## EXERCISE DIRECTIONS
Reproduce the records below word for word.

## RECORDS FOR THE TASK
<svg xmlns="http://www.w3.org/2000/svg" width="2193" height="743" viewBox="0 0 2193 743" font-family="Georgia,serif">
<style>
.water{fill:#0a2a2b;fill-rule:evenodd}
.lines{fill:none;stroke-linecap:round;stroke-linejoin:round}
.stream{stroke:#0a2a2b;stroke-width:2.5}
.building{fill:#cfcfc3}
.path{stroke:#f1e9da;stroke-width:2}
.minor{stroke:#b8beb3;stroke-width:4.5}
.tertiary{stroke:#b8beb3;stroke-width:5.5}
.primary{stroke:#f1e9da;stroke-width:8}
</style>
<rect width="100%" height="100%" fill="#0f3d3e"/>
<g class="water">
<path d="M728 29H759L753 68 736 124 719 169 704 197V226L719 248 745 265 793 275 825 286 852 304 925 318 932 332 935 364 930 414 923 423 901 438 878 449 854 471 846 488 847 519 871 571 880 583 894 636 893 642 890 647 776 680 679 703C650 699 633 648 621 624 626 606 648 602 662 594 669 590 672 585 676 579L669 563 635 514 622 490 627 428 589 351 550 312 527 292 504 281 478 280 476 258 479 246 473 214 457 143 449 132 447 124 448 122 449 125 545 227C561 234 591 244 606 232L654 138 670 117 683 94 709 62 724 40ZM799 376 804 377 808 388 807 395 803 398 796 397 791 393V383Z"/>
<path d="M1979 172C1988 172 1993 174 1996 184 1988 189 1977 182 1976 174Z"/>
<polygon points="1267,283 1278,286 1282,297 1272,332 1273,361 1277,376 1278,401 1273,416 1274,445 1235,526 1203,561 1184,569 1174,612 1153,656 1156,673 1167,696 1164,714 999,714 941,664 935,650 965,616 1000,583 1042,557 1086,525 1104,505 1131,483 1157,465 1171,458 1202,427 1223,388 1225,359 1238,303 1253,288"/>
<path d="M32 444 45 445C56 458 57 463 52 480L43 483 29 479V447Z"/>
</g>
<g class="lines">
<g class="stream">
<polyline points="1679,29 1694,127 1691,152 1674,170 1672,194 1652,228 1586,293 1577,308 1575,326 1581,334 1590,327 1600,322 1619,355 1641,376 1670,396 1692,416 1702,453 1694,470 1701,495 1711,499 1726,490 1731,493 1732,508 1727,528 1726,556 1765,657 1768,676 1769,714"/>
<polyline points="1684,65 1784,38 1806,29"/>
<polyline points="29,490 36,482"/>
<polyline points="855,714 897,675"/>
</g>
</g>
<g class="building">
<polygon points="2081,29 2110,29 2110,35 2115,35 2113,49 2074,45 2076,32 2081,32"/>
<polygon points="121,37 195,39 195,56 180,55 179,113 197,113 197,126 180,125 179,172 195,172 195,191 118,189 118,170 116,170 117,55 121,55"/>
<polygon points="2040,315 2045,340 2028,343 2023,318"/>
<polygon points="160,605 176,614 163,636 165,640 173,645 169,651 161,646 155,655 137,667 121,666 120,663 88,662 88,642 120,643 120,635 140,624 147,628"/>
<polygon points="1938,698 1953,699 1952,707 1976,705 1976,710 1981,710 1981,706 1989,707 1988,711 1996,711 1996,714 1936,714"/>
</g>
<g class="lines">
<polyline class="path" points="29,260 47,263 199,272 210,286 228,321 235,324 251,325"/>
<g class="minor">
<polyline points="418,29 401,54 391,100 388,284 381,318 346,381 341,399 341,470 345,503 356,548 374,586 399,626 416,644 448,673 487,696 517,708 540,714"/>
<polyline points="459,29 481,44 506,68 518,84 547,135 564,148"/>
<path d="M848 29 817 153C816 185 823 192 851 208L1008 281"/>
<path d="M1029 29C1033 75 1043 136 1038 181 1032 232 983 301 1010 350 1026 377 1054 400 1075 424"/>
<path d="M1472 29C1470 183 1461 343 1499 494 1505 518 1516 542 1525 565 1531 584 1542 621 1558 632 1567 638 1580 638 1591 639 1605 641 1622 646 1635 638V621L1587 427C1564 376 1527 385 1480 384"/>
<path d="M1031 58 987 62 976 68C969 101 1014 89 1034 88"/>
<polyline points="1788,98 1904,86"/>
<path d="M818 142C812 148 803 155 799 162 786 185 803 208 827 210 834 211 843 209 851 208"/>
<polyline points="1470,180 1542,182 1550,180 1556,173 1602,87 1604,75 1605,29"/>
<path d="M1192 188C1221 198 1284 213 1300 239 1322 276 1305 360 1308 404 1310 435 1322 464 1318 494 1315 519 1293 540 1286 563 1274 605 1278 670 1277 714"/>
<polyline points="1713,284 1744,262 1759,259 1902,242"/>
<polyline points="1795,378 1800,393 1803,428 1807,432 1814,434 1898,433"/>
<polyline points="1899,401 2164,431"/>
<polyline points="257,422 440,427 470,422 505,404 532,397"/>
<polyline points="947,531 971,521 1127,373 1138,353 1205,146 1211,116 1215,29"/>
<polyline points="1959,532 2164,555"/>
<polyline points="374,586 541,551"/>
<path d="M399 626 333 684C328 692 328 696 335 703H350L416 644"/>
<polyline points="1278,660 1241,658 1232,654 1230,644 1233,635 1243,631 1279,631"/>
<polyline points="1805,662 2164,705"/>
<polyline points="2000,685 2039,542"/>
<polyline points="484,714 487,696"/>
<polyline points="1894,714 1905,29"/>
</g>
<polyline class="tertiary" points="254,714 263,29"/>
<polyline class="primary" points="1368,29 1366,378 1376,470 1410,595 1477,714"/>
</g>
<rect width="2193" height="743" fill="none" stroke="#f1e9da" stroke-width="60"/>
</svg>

## TASK SOLUTION
<svg xmlns="http://www.w3.org/2000/svg" width="2193" height="743" viewBox="0 0 2193 743" font-family="Georgia,serif">
<style>
.water{fill:#0a2a2b;fill-rule:evenodd}
.lines{fill:none;stroke-linecap:round;stroke-linejoin:round}
.stream{stroke:#0a2a2b;stroke-width:2.5}
.building{fill:#cfcfc3}
.path{stroke:#f1e9da;stroke-width:2}
.minor{stroke:#b8beb3;stroke-width:4.5}
.tertiary{stroke:#b8beb3;stroke-width:5.5}
.primary{stroke:#f1e9da;stroke-width:8}
</style>
<rect width="100%" height="100%" fill="#0f3d3e"/>
<g class="water">
<path d="M728 29H759L753 68 736 124 719 169 704 197V226L719 248 745 265 793 275 825 286 852 304 925 318 932 332 935 364 930 414 923 423 901 438 878 449 854 471 846 488 847 519 871 571 880 583 894 636 893 642 890 647 776 680 679 703C650 699 633 648 621 624 626 606 648 602 662 594 669 590 672 585 676 579L669 563 635 514 622 490 627 428 589 351 550 312 527 292 504 281 478 280 476 258 479 246 473 214 457 143 449 132 447 124 448 122 449 125 545 227C561 234 591 244 606 232L654 138 670 117 683 94 709 62 724 40ZM799 376 804 377 808 388 807 395 803 398 796 397 791 393V383Z"/>
<path d="M1979 172C1988 172 1993 174 1996 184 1988 189 1977 182 1976 174Z"/>
<polygon points="1267,283 1278,286 1282,297 1272,332 1273,361 1277,376 1278,401 1273,416 1274,445 1235,526 1203,561 1184,569 1174,612 1153,656 1156,673 1167,696 1164,714 999,714 941,664 935,650 965,616 1000,583 1042,557 1086,525 1104,505 1131,483 1157,465 1171,458 1202,427 1223,388 1225,359 1238,303 1253,288"/>
<path d="M32 444 45 445C56 458 57 463 52 480L43 483 29 479V447Z"/>
</g>
<g class="lines">
<g class="stream">
<polyline points="1679,29 1694,127 1691,152 1674,170 1672,194 1652,228 1586,293 1577,308 1575,326 1581,334 1590,327 1600,322 1619,355 1641,376 1670,396 1692,416 1702,453 1694,470 1701,495 1711,499 1726,490 1731,493 1732,508 1727,528 1726,556 1765,657 1768,676 1769,714"/>
<polyline points="1684,65 1784,38 1806,29"/>
<polyline points="29,490 36,482"/>
<polyline points="855,714 897,675"/>
</g>
</g>
<g class="building">
<polygon points="2081,29 2110,29 2110,35 2115,35 2113,49 2074,45 2076,32 2081,32"/>
<polygon points="121,37 195,39 195,56 180,55 179,113 197,113 197,126 180,125 179,172 195,172 195,191 118,189 118,170 116,170 117,55 121,55"/>
<polygon points="2040,315 2045,340 2028,343 2023,318"/>
<polygon points="160,605 176,614 163,636 165,640 173,645 169,651 161,646 155,655 137,667 121,666 120,663 88,662 88,642 120,643 120,635 140,624 147,628"/>
<polygon points="1938,698 1953,699 1952,707 1976,705 1976,710 1981,710 1981,706 1989,707 1988,711 1996,711 1996,714 1936,714"/>
</g>
<g class="lines">
<polyline class="path" points="29,260 47,263 199,272 210,286 228,321 235,324 251,325"/>
<g class="minor">
<polyline points="418,29 401,54 391,100 388,284 381,318 346,381 341,399 341,470 345,503 356,548 374,586 399,626 416,644 448,673 487,696 517,708 540,714"/>
<polyline points="459,29 481,44 506,68 518,84 547,135 564,148"/>
<path d="M848 29 817 153C816 185 823 192 851 208L1008 281"/>
<path d="M1029 29C1033 75 1043 136 1038 181 1032 232 983 301 1010 350 1026 377 1054 400 1075 424"/>
<path d="M1472 29C1470 183 1461 343 1499 494 1505 518 1516 542 1525 565 1531 584 1542 621 1558 632 1567 638 1580 638 1591 639 1605 641 1622 646 1635 638V621L1587 427C1564 376 1527 385 1480 384"/>
<path d="M1031 58 987 62 976 68C969 101 1014 89 1034 88"/>
<polyline points="1788,98 1904,86"/>
<path d="M818 142C812 148 803 155 799 162 786 185 803 208 827 210 834 211 843 209 851 208"/>
<polyline points="1470,180 1542,182 1550,180 1556,173 1602,87 1604,75 1605,29"/>
<path d="M1192 188C1221 198 1284 213 1300 239 1322 276 1305 360 1308 404 1310 435 1322 464 1318 494 1315 519 1293 540 1286 563 1274 605 1278 670 1277 714"/>
<polyline points="1713,284 1744,262 1759,259 1902,242"/>
<polyline points="1795,378 1800,393 1803,428 1807,432 1814,434 1898,433"/>
<polyline points="1899,401 2164,431"/>
<polyline points="257,422 440,427 470,422 505,404 532,397"/>
<polyline points="947,531 971,521 1127,373 1138,353 1205,146 1211,116 1215,29"/>
<polyline points="1959,532 2164,555"/>
<polyline points="374,586 541,551"/>
<path d="M399 626 333 684C328 692 328 696 335 703H350L416 644"/>
<polyline points="1278,660 1241,658 1232,654 1230,644 1233,635 1243,631 1279,631"/>
<polyline points="1805,662 2164,705"/>
<polyline points="2000,685 2039,542"/>
<polyline points="484,714 487,696"/>
<polyline points="1894,714 1905,29"/>
</g>
<polyline class="tertiary" points="254,714 263,29"/>
<polyline class="primary" points="1368,29 1366,378 1376,470 1410,595 1477,714"/>
</g>
<rect width="2193" height="743" fill="none" stroke="#f1e9da" stroke-width="60"/>
</svg>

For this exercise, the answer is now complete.